Background: The inflammatory response after trauma includes tumour necrosis factor alpha (TNFα) as pro‐inflammatory cytokine. Furthermore, both soluble TNF receptor proteins (sTNF‐R1 and sTNF‐R2) were described to influence the post‐traumatic inflammatory response and organ dysfunction. Method: From 47 trauma patients, blood samples were obtained at the scene of accident, at hospital admission, after 4 h, 12 h, and 24 h, and daily until day 6. Plasma levels of TNFα, sTNF‐R1 and sTNF‐R2 were measured by enzyme immunoassay (EIA) and analysed comparing clinical parameters such as injury scores (ISS, AIS), development of multiple organ dysfunction syndrome (MODS) and/or systemic inflammatory response syndrome (SIRS), and outcome.
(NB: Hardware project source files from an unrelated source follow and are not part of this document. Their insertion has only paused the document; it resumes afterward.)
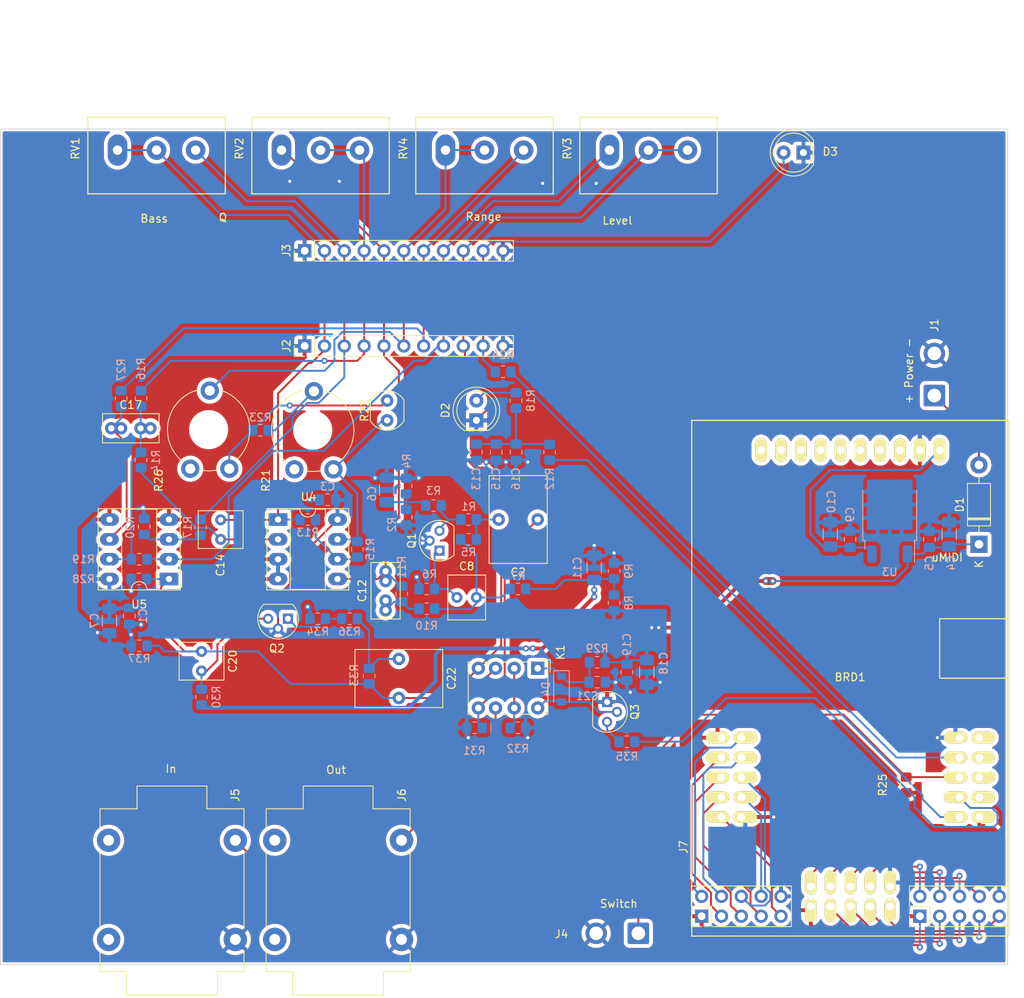
<source format=kicad_pcb>
(kicad_pcb (version 20221018) (generator pcbnew)

  (general
    (thickness 1.6)
  )

  (paper "A4")
  (layers
    (0 "F.Cu" signal)
    (31 "B.Cu" signal)
    (32 "B.Adhes" user "B.Adhesive")
    (33 "F.Adhes" user "F.Adhesive")
    (34 "B.Paste" user)
    (35 "F.Paste" user)
    (36 "B.SilkS" user "B.Silkscreen")
    (37 "F.SilkS" user "F.Silkscreen")
    (38 "B.Mask" user)
    (39 "F.Mask" user)
    (40 "Dwgs.User" user "User.Drawings")
    (41 "Cmts.User" user "User.Comments")
    (42 "Eco1.User" user "User.Eco1")
    (43 "Eco2.User" user "User.Eco2")
    (44 "Edge.Cuts" user)
    (45 "Margin" user)
    (46 "B.CrtYd" user "B.Courtyard")
    (47 "F.CrtYd" user "F.Courtyard")
    (48 "B.Fab" user)
    (49 "F.Fab" user)
    (50 "User.1" user)
    (51 "User.2" user)
    (52 "User.3" user)
    (53 "User.4" user)
    (54 "User.5" user)
    (55 "User.6" user)
    (56 "User.7" user)
    (57 "User.8" user)
    (58 "User.9" user)
  )

  (setup
    (stackup
      (layer "F.SilkS" (type "Top Silk Screen"))
      (layer "F.Paste" (type "Top Solder Paste"))
      (layer "F.Mask" (type "Top Solder Mask") (thickness 0.01))
      (layer "F.Cu" (type "copper") (thickness 0.035))
      (layer "dielectric 1" (type "core") (thickness 1.51) (material "FR4") (epsilon_r 4.5) (loss_tangent 0.02))
      (layer "B.Cu" (type "copper") (thickness 0.035))
      (layer "B.Mask" (type "Bottom Solder Mask") (thickness 0.01))
      (layer "B.Paste" (type "Bottom Solder Paste"))
      (layer "B.SilkS" (type "Bottom Silk Screen"))
      (copper_finish "None")
      (dielectric_constraints no)
    )
    (pad_to_mask_clearance 0)
    (pcbplotparams
      (layerselection 0x00010fc_ffffffff)
      (plot_on_all_layers_selection 0x0000000_00000000)
      (disableapertmacros false)
      (usegerberextensions false)
      (usegerberattributes true)
      (usegerberadvancedattributes true)
      (creategerberjobfile true)
      (dashed_line_dash_ratio 12.000000)
      (dashed_line_gap_ratio 3.000000)
      (svgprecision 4)
      (plotframeref false)
      (viasonmask false)
      (mode 1)
      (useauxorigin false)
      (hpglpennumber 1)
      (hpglpenspeed 20)
      (hpglpendiameter 15.000000)
      (dxfpolygonmode true)
      (dxfimperialunits true)
      (dxfusepcbnewfont true)
      (psnegative false)
      (psa4output false)
      (plotreference true)
      (plotvalue true)
      (plotinvisibletext false)
      (sketchpadsonfab false)
      (subtractmaskfromsilk false)
      (outputformat 1)
      (mirror false)
      (drillshape 0)
      (scaleselection 1)
      (outputdirectory "")
    )
  )

  (net 0 "")
  (net 1 "+9V")
  (net 2 "GND")
  (net 3 "/wah_in")
  (net 4 "Net-(C2-Pad2)")
  (net 5 "Net-(C6-Pad1)")
  (net 6 "Net-(Q1-E)")
  (net 7 "Net-(C8-Pad2)")
  (net 8 "Net-(BRD1A-5..9V)")
  (net 9 "vmid")
  (net 10 "Net-(C12-Pad1)")
  (net 11 "/Filter/rv2_1")
  (net 12 "Net-(C13-Pad1)")
  (net 13 "Net-(U4A--)")
  (net 14 "/Filter/rv1_1")
  (net 15 "Net-(U5B--)")
  (net 16 "Net-(C17-Pad2)")
  (net 17 "/wah_out")
  (net 18 "Net-(Q2-B)")
  (net 19 "Net-(D4-K)")
  (net 20 "Net-(C22-Pad1)")
  (net 21 "Net-(D1-A)")
  (net 22 "Net-(D2-A)")
  (net 23 "Net-(D3-A)")
  (net 24 "Net-(D4-A)")
  (net 25 "/umidi_3v3")
  (net 26 "/led_pwm")
  (net 27 "/bypass_n")
  (net 28 "/toggle_switch")
  (net 29 "unconnected-(J5-PadSN)")
  (net 30 "Net-(J5-PadT)")
  (net 31 "unconnected-(J5-PadTN)")
  (net 32 "unconnected-(J6-PadSN)")
  (net 33 "Net-(J6-PadT)")
  (net 34 "unconnected-(J6-PadTN)")
  (net 35 "Net-(BRD1B-PA0(ADC0))")
  (net 36 "Net-(BRD1B-PA1(ADC1))")
  (net 37 "Net-(BRD1B-PA2(ADC2))")
  (net 38 "Net-(BRD1B-PA3(ADC3))")
  (net 39 "Net-(BRD1B-PA4(ADC4))")
  (net 40 "Net-(BRD1B-PA5(ADC5))")
  (net 41 "Net-(BRD1B-PA6(ADC6))")
  (net 42 "Net-(BRD1B-PA7(ADC7))")
  (net 43 "Net-(BRD1C-PB0)")
  (net 44 "Net-(BRD1C-PB1)")
  (net 45 "Net-(BRD1C-PB2(DACB::DAC0))")
  (net 46 "Net-(BRD1C-PB3(DACB::DAC1))")
  (net 47 "Net-(BRD1C-PC0(SDA))")
  (net 48 "Net-(BRD1C-PC1(SCL))")
  (net 49 "Net-(BRD1C-PC2(C0::RXD0))")
  (net 50 "Net-(BRD1C-PC3(C0::TXD0))")
  (net 51 "/Filter/rv1_2")
  (net 52 "/Filter/rv2_2")
  (net 53 "/Filter/rv4_1")
  (net 54 "/Filter/rv4_2")
  (net 55 "/Filter/rv3_1")
  (net 56 "Net-(K1-Pad2)")
  (net 57 "Net-(Q1-B)")
  (net 58 "Net-(Q2-E)")
  (net 59 "Net-(Q3-B)")
  (net 60 "Net-(U4B--)")
  (net 61 "Net-(R15-Pad2)")
  (net 62 "Net-(U5A-+)")
  (net 63 "Net-(R21-Pad2)")
  (net 64 "Net-(R22-Pad2)")
  (net 65 "unconnected-(BRD1A-MIDI_in+-Pad3)")
  (net 66 "unconnected-(BRD1A-MIDI_in--Pad4)")
  (net 67 "unconnected-(BRD1A-MIDI_thru+-Pad5)")
  (net 68 "unconnected-(BRD1A-MIDI_thru--Pad6)")
  (net 69 "unconnected-(BRD1A-MIDI_T{slash}O+-Pad7)")
  (net 70 "unconnected-(BRD1A-MIDI_T{slash}O--Pad8)")
  (net 71 "unconnected-(BRD1A-MIDI_out+-Pad9)")
  (net 72 "unconnected-(BRD1A-MIDI_out--Pad10)")
  (net 73 "unconnected-(BRD1D-PC5(TCC1::OC1B)-Pad33)")
  (net 74 "unconnected-(BRD1D-PC7(C1::RXC1)-Pad35)")
  (net 75 "unconnected-(BRD1D-PD1(TCD0::OC0B)-Pad37)")
  (net 76 "unconnected-(BRD1D-PD3(TCD0::OC0D)-Pad39)")
  (net 77 "/Filter/status_led")

  (footprint "Relay_THT:Relay_DPDT_Omron_G6K-2P-Y" (layer "F.Cu") (at 130.81 99.06 -90))

  (footprint "Capacitor_THT:C_Rect_L7.2mm_W11.0mm_P5.00mm_FKS2_FKP2_MKS2_MKP2" (layer "F.Cu") (at 130.8075 80.01 180))

  (footprint "uMidi-wah:Potentiometer_Alpha_RV16AF-20-15k-Single_Horizontal" (layer "F.Cu") (at 77 32.7 90))

  (footprint "uMidi-wah:uMIDI_faceup" (layer "F.Cu") (at 170.86 100.33 -90))

  (footprint "Capacitor_THT:C_Rect_L7.0mm_W3.5mm_P2.50mm_P5.00mm" (layer "F.Cu") (at 76.2 68.326))

  (footprint "uMidi-wah:Potentiometer_Alpha_RV16AF-20-15k-Single_Horizontal" (layer "F.Cu") (at 119 32.7 90))

  (footprint "Capacitor_THT:C_Rect_L4.6mm_W5.5mm_P2.50mm_MKS02_FKP02" (layer "F.Cu") (at 87.757 96.901 -90))

  (footprint "Capacitor_THT:C_Rect_L4.6mm_W5.5mm_P2.50mm_MKS02_FKP02" (layer "F.Cu") (at 120.4675 89.99))

  (footprint "Resistor_SMD:R_0805_2012Metric_Pad1.20x1.40mm_HandSolder" (layer "F.Cu") (at 178 114 -90))

  (footprint "Connector_Audio:Jack_6.35mm_Neutrik_NMJ4HCD2_Horizontal" (layer "F.Cu") (at 113.3675 121.0875 -90))

  (footprint "Package_TO_SOT_THT:TO-92" (layer "F.Cu") (at 98.8275 92.71 180))

  (footprint "Connector_Audio:Jack_6.35mm_Neutrik_NMJ4HCD2_Horizontal" (layer "F.Cu") (at 92.0875 121.0875 -90))

  (footprint "Package_DIP:DIP-8_W7.62mm_Socket_LongPads" (layer "F.Cu") (at 97.5575 80.01))

  (footprint "Package_TO_SOT_THT:TO-92" (layer "F.Cu") (at 118.2375 83.99 90))

  (footprint "Potentiometer_THT:Potentiometer_Piher_PT-10-V10_Vertical_Hole" (layer "F.Cu") (at 91.3175 73.5 90))

  (footprint "Connector_PinHeader_2.54mm:PinHeader_1x11_P2.54mm_Vertical" (layer "F.Cu") (at 100.965 45.593 90))

  (footprint "OptoDevice:R_LDR_4.9x4.2mm_P2.54mm_Vertical" (layer "F.Cu") (at 111.5275 67.31 90))

  (footprint "Capacitor_THT:C_Rect_L7.2mm_W11.0mm_P5.00mm_FKS2_FKP2_MKS2_MKP2" (layer "F.Cu") (at 113.03 97.87 -90))

  (footprint "Capacitor_THT:C_Rect_L7.0mm_W3.5mm_P2.50mm_P5.00mm" (layer "F.Cu") (at 111.33425 91.63325 90))

  (footprint "LED_THT:LED_D5.0mm" (layer "F.Cu") (at 122.9575 67.31 90))

  (footprint "LED_THT:LED_D5.0mm" (layer "F.Cu") (at 164.846 33.02 180))

  (footprint "uMidi-wah:Potentiometer_Alpha_RV16AF-20-15k-Single_Horizontal" (layer "F.Cu") (at 98 32.7 90))

  (footprint "Connector_PinHeader_2.54mm:PinHeader_1x11_P2.54mm_Vertical" (layer "F.Cu") (at 100.965 57.785 90))

  (footprint "Package_DIP:DIP-8_W7.62mm_Socket_LongPads" (layer "F.Cu") (at 83.5875 87.63 180))

  (footprint "Connector_PinHeader_2.54mm:PinHeader_2x05_P2.54mm_Vertical" (layer "F.Cu") (at 179.755 130.81 90))

  (footprint "Connector_Wire:SolderWire-1sqmm_1x02_P5.4mm_D1.4mm_OD2.7mm" (layer "F.Cu") (at 181.61 64.135 90))

  (footprint "Potentiometer_THT:Potentiometer_Piher_PT-10-V10_Vertical_Hole" (layer "F.Cu") (at 104.6525 73.58 90))

  (footprint "Connector_Wire:SolderWire-1sqmm_1x02_P5.4mm_D1.4mm_OD2.7mm" (layer "F.Cu") (at 143.7 133 180))

  (footprint "uMidi-wah:Potentiometer_Alpha_RV16AF-20-15k-Single_Horizontal" (layer "F.Cu") (at 140 32.7 90))

  (footprint "Capacitor_THT:C_Rect_L4.6mm_W5.5mm_P2.50mm_MKS02_FKP02" (layer "F.Cu") (at 90.2075 82.55 90))

  (footprint "Connector_PinHeader_2.54mm:PinHeader_2x05_P2.54mm_Vertical" (layer "F.Cu") (at 151.81 130.81 90))

  (footprint "Package_TO_SOT_THT:TO-92" (layer "F.Cu") (at 139.69725 103.378 -90))

  (footprint "Diode_THT:D_DO-41_SOD81_P10.16mm_Horizontal" (layer "F.Cu") (at 187.325 83.185 90))

  (footprint "Resistor_SMD:R_0805_2012Metric_Pad1.20x1.40mm_HandSolder" (layer "B.Cu") (at 128.0375 64.77 -90))

  (footprint "Resistor_SMD:R_0805_2012Metric_Pad1.20x1.40mm_HandSolder" (layer "B.Cu") (at 138.42725 98.298))

  (footprint "Resistor_SMD:R_0805_2012Metric_Pad1.20x1.40mm_HandSolder" (layer "B.Cu") (at 79.74 87.63))

  (footprint "Capacitor_SMD:C_0805_2012Metric_Pad1.18x1.45mm_HandSolder" (layer "B.Cu") (at 122.9575 71.39 -90))

  (footprint "Resistor_SMD:R_0805_2012Metric_Pad1.20x1.40mm_HandSolder" (layer "B.Cu") (at 77.47 64.5 -90))

  (footprint "Resistor_SMD:R_0805_2012Metric_Pad1.20x1.40mm_HandSolder" (layer "B.Cu")
    (tstamp 1ed87366-c7ef-4467-bb62-6db49de05e3e)
    (at 79.7775 85.09)
    (descr "Resistor SMD 0805 (2012 Metric), square (rectangular) end terminal, IPC_7351 nominal with elongated pad for handsoldering. (Body size source: IPC-SM-782 page 72, https://www.pcb-3d.com/wordpress/wp-content/uploads/ipc-sm-782a_amendment_1_and_2.pdf), generated with kicad-footprint-generator")
    (tags "resistor handsolder")
    (property "Sheetfile" "filter.kicad_sch")
    (property "Sheetname" "Filter")
    (property "Supplier Link" "")
    (property "ki_description" "Resistor")
    (property "ki_keywords" "R res resistor")
    (path "/159ecef9-3b03-4128-8fe9-708b096478c0/c2185730-1b75-4e8c-ae69-f6791fbf3ed3")
    (attr smd)
    (fp_text reference "R19" (at -7.1335 0) (layer "B.SilkS")
        (effects (font (size 1 1) (thickness 0.15)) (justify mirror))
      (tstamp cb845e52-578c-4f4d-a7b4-9f0d0a9ceff3)
    )
    (fp_text value "3.6k" (at 0 -1.65) (layer "B.Fab")
        (effects (font (size 1 1) (thickness 0.15)) (justify mirror))
      (tstamp 6c63d2be-37aa-4075-98a6-6dfb1b5646ad)
    )
    (fp_text user "${REFERENCE}" (at 0 0) (layer "B.Fab")
        (effects (font (size 0.5 0.5) (thickness 0.08)) (justify mirror))
      (tstamp 0f91e64a-bdf8-4ed9-bbe6-1dd61e566b7b)
    )
    (fp_line (start -0.227064 -0.735) (end 0.227064 -0.735)
      (stroke (width 0.12) (type solid)) (layer "B.SilkS") (tstamp 47ec6e6e-1879-4f9f-919a-6b86328a27d6))
    (fp_line (start -0.227064 0.735) (end 0.227064 0.735)
      (stroke (width 0.12) (type solid)) (layer "B.SilkS") (tstamp 9480c9ab-353f-4528-b53d-68eb5b9e74e9))
    (fp_line (start -1.85 -0.95) (end -1.85 0.95)
      (stroke (width 0.05) (type solid)) (layer "B.CrtYd") (tstamp 3033a929-7803-48df-872d-0a8a6aaa7d1b))
    (fp_line (start -1.85 0.95) (end 1.85 0.95)
      (stroke (width 0.05) (type solid)) (layer "B.CrtYd") (tstamp 5aaac603-56a9-4eb4-a47e-76460514f46f))
    (fp_line (start 1.85 -0.95) (end -1.85 -0.95)
      (stroke (width 0.05) (type solid)) (layer "B.CrtYd") (tstamp e9028de6-b595-4fe9-a627-dea31fbaded1))
    (fp_line (start 1.85 0.95) (end 1.85 -0.95)
      (stroke (width 0.05) (type solid)) (layer "B.CrtYd") (tstamp 135b6624-a804-483e-b14e-199155fddcdb))
    (fp_line (start -1 -0.625) (end -1 0.625)
      (stroke (width 0.1) (type solid)) (layer "B.Fab") (tstamp 4b9d644c-d66e-4fa8-ba9f-8a9cb0214939))
    (fp_line (start -1 0.625) (end 1 0.625)
      (stroke (width 0.1) (type solid)) (layer "B.Fab") (tstamp c0821d5e-12d1-436d-9042-973932c802df))
    (fp_line (start 
... [813545 chars truncated]
</source>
Results: Significant changes were observed in a time‐dependent manner: TNFα and soluble TNF receptor levels were elevated compared to values of healthy persons. At 4 h after trauma, TNFα and sTNF‐R2 showed an increase from initial values, which continued during the entire observation period. Severe trauma led to enhanced sTNF‐R1 levels on scene and on hospital admission. Development of SIRS along with elevated sTNFR1 began on scene and was present on admission, with increased sTNF‐R2 from day 1 to day 4. MODS (until day 6) was preceded by increased sTNF‐R2 levels on admission and up to 4 h after trauma. Outcome was associated neither with TNFα nor with soluble TNF receptor levels. Conclusion: Thus, in trauma patients, early post‐traumatic MODS and SIRS coincide with increased levels of TNFα and TNF receptor proteins, revealing different, time‐dependent changes. Hence, detection of TNFα and soluble TNF receptor proteins after trauma should pay regard to the time point of sampling.